题解 CF1360A 【Minimal Square】
这题没什么好讲的吧= =
大概就是只有 \(2\) 种不同的放置方法:
一种是 \(a\) 和 \(2 * b\) 放一边
另一种是 \(2 * a\) 和 \(b\) 放一边
输出 \(min(max(a * 2, b), max(a, b * 2)) * min(max(a * 2, b), max(a, b * 2))\) 即可
#include <algorithm>
#include <iostream>
#include <cstdio>
#include <cstring>
#include <string>
#include <cmath>
#include <map>
#define N 1010
#define M 5000010
#define ls x << 1
#define rs x << 1 | 1
#define inf 0x3f3f3f3f
#define inc(i) (++ (i))
#define dec(i) (-- (i))
#define mid ((l + r) >> 1)
#define int long long
//#define ll long long
#define XRZ 10000000000000
#define pai acos(-1)
#define debug() puts("XRZ TXDY");
#define mem(i, x) memset(i, x, sizeof(i));
#define Next(i, u) for(register int i = head[u]; i ; i = e[i].nxt)
#define file(x) freopen(#x".in", "r", stdin), freopen(#x".out", "w", stdout);
#define Rep(i, a, b) for(register int i = (a) , i##Limit = (b) ; i <= i##Limit ; inc(i))
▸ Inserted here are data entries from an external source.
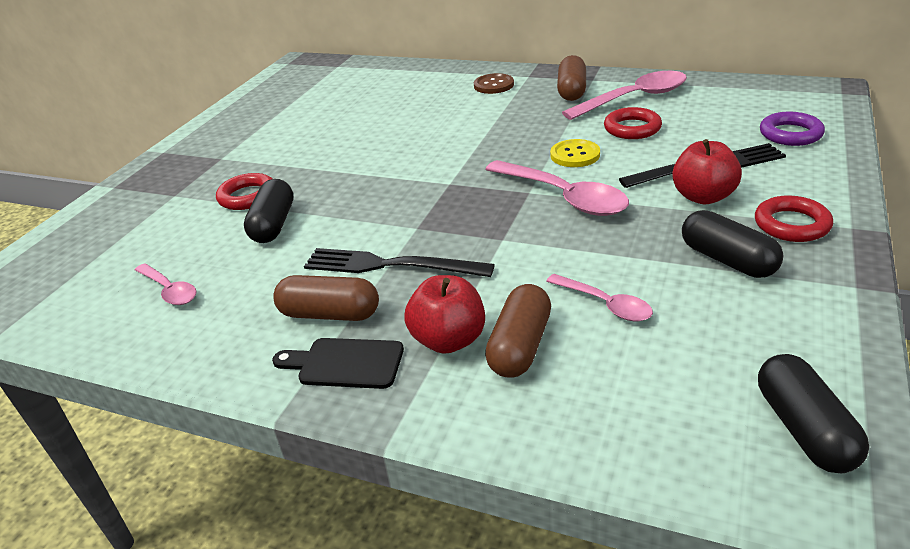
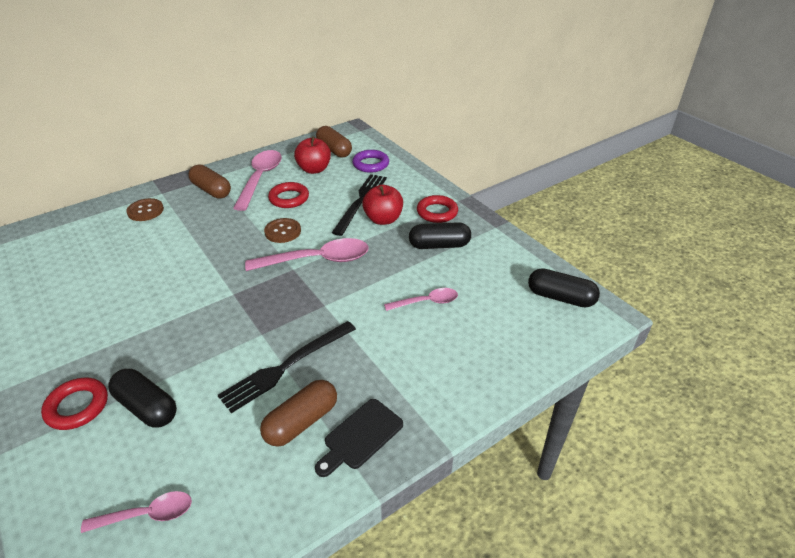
camera: 60 degrees left, 5 degrees up
red apple [404,275,485,354] -> red apple moved to [294,136,331,174]
brown capsule [485,284,551,378] -> brown capsule moved to [316,126,352,158]
yellow button [550,139,600,167] -> brown button [264,218,301,243]

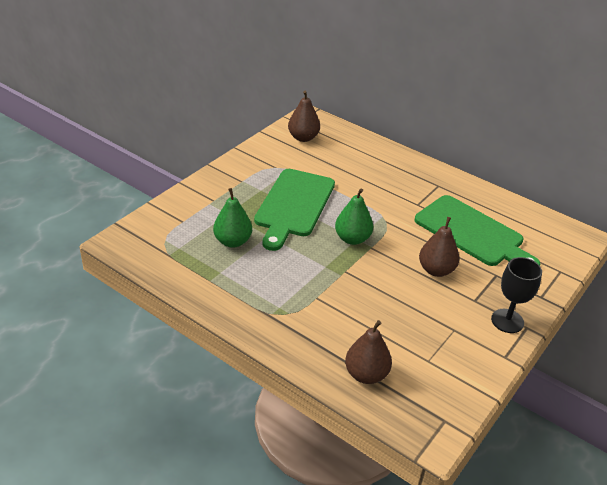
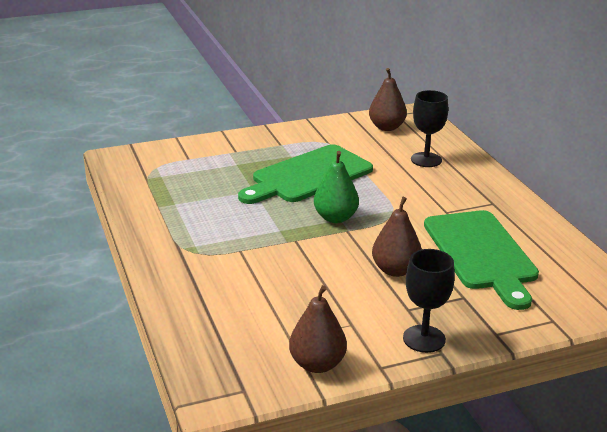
camera: 35 degrees right, 10 degrees down
green pear [213,188,252,248] -> none
brown pear [345,320,392,384] -> brown pear moved to [289,285,347,373]
none -> black goblet [411,90,448,167]

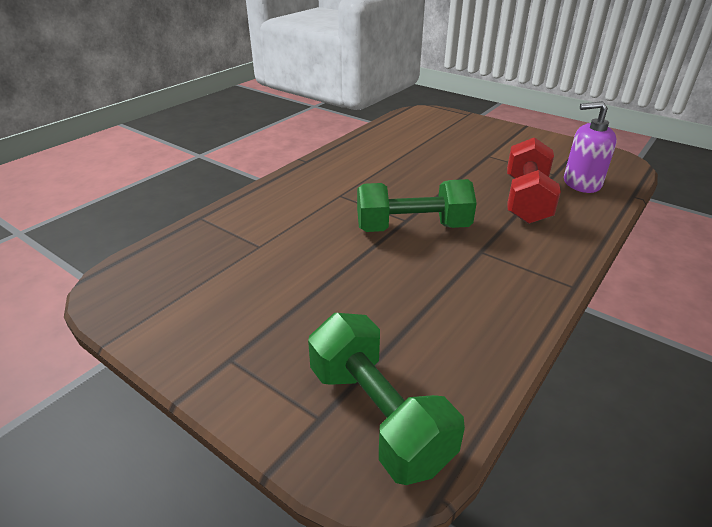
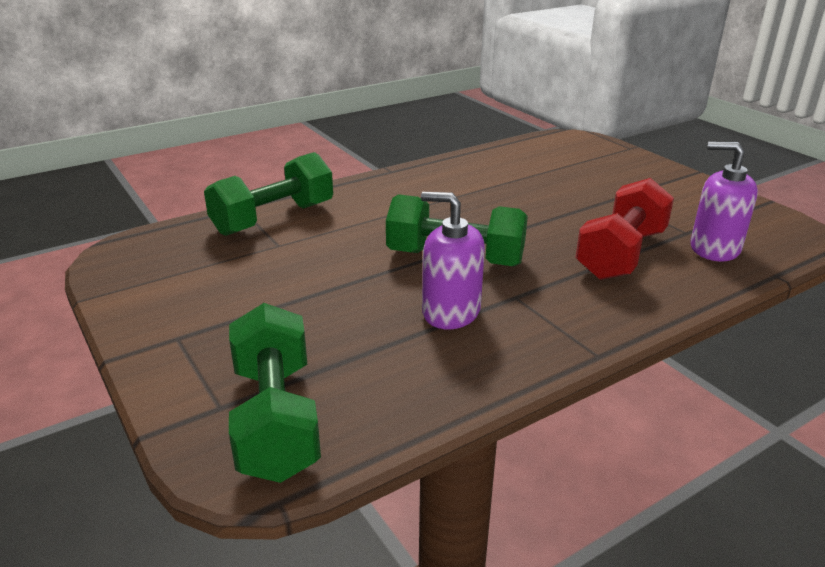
camera: 20 degrees right, 5 degrees down
none -> green dumbbell [204,152,333,236]
none -> purple soap dispenser [421,192,485,329]

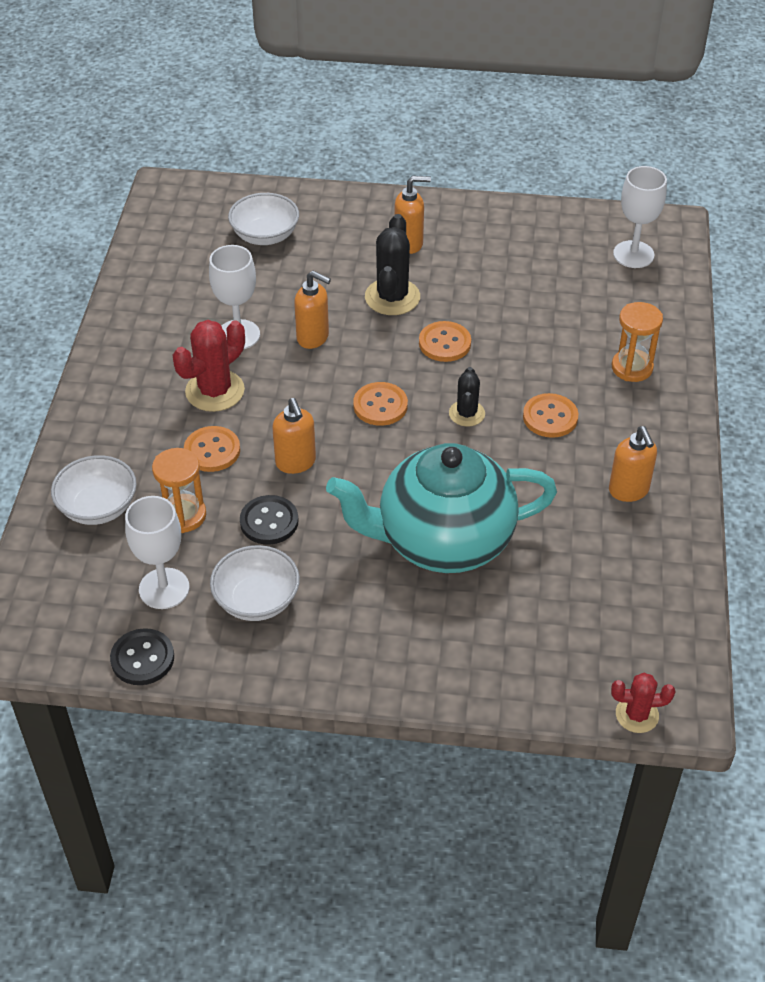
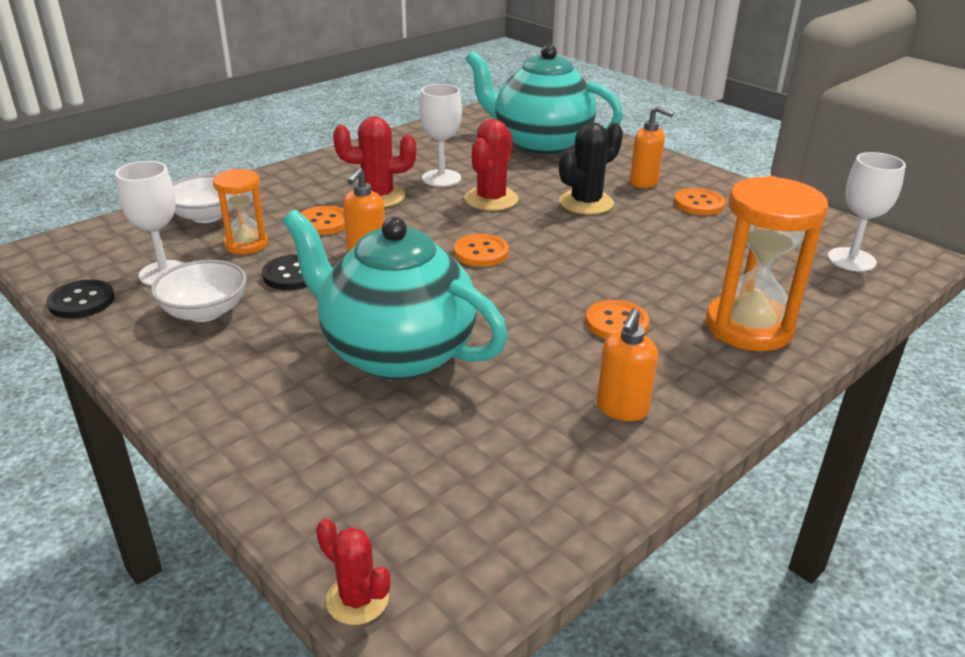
camera: 40 degrees right, 15 degrees down
white bowl [228,193,299,245] -> turquoise teapot [465,44,623,155]
orange soap dispenser [294,271,331,349] -> red cactus [464,119,518,211]
orange button [419,321,471,362] -> orange button moved to [674,188,725,215]
black cactus [449,367,485,427] -> none
orange hourglass [612,302,663,382] -> orange hourglass [706,176,828,351], size x1.74

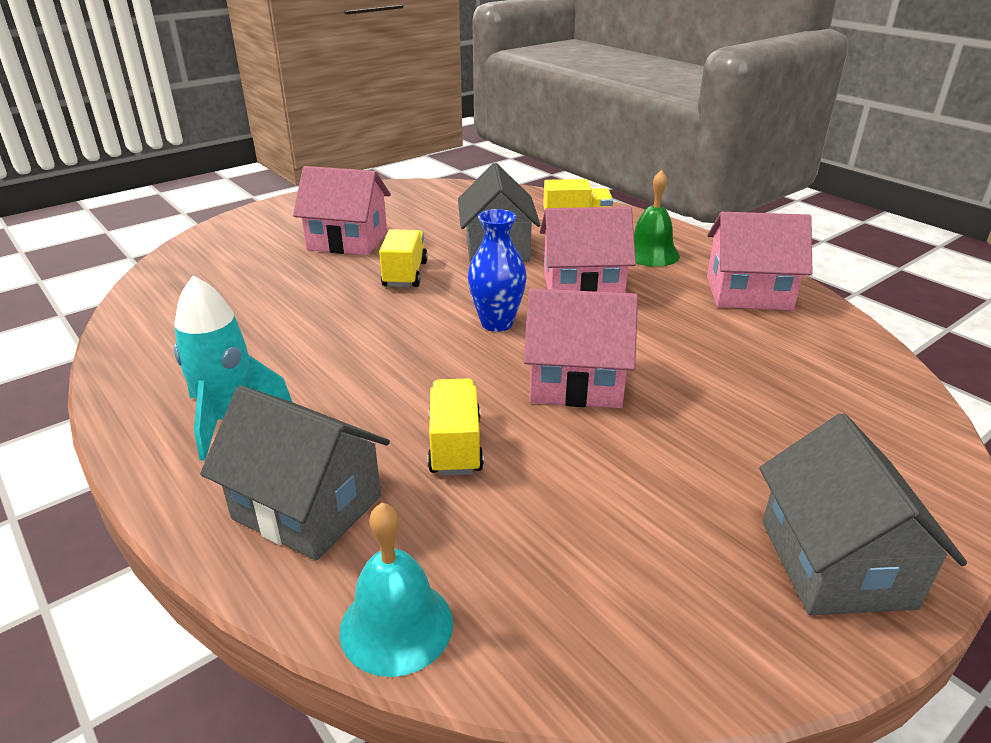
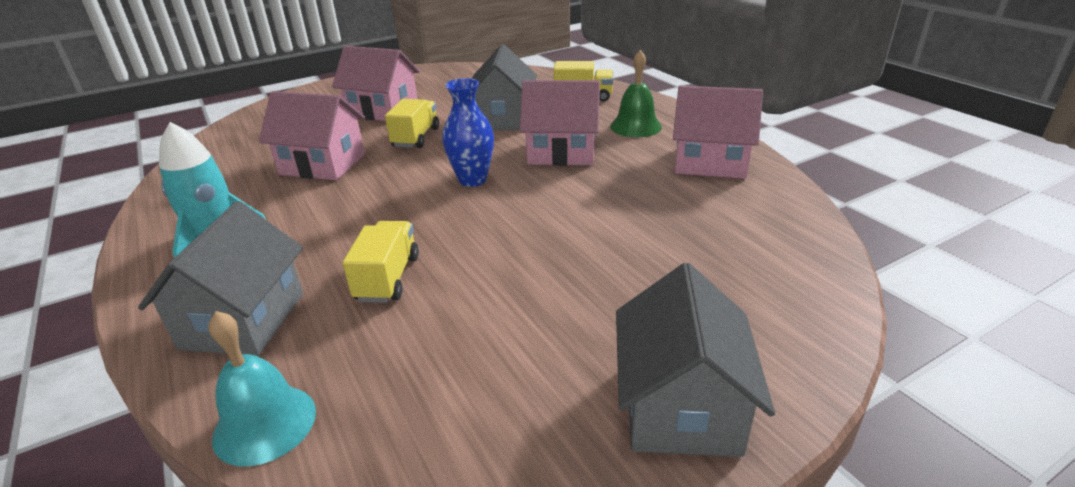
camera: 10 degrees right, 0 degrees up
grey house [200,385,390,560] -> grey house turned 60 degrees clockwise [138,201,303,356]
pink house [524,288,638,408] -> pink house moved to [259,91,365,180]

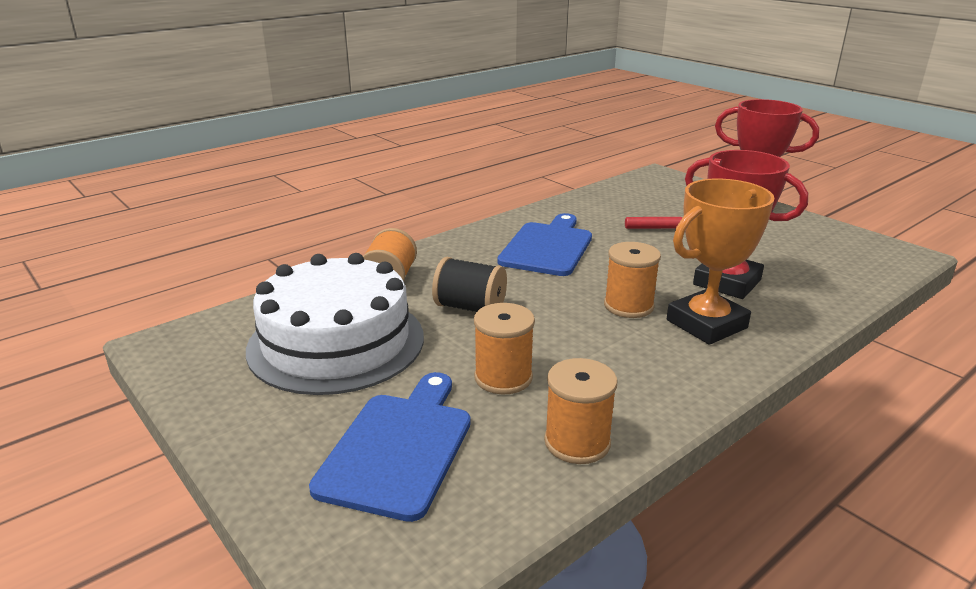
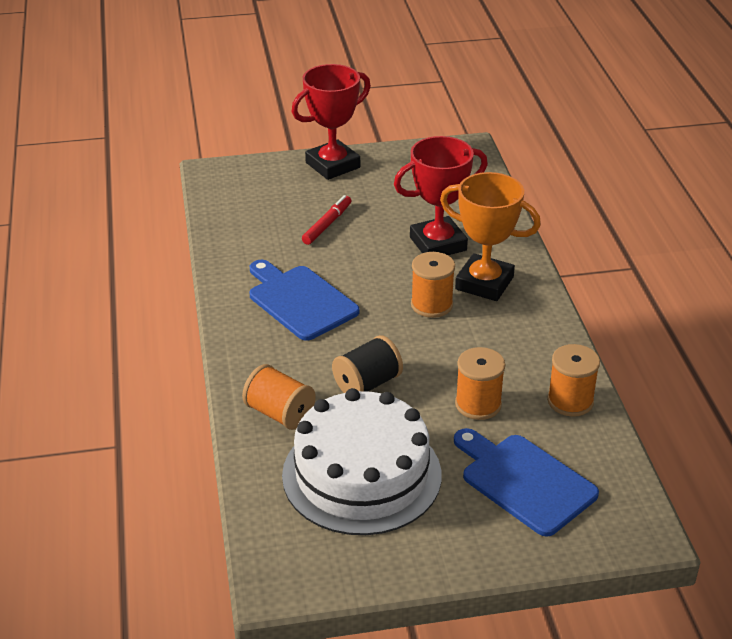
camera: 60 degrees left, 10 degrees up
orange trophy [667,178,775,345] -> orange trophy turned 60 degrees counterclockwise [440,172,541,301]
#define Dep(i, a, b) for(register int i = (a) , i##Limit = (b) ; i >= i##Limit ; dec(i))
using namespace std;
inline int read() {
register int x = 0, f = 1; register char c = getchar();
while(c < '0' || c > '9') {if(c == '-') f = -1;c = getchar();}
while(c >= '0' && c <= '9') x = x * 10 + c - 48, c = getchar();
return x * f;
}
int dx[10] = {0, 1, 1, 2, 2, -1, -1, -2, -2};
int dy[10] = {0, 2, -2, 1, -1, 2, -2, 1, -1};
signed main() { int T = read();
while(T --) { int a = read(), b = read();
printf("%d\n", min(max(a * 2, b), max(a, b * 2)) * min(max(a * 2, b), max(a, b * 2)));
}
return 0;
}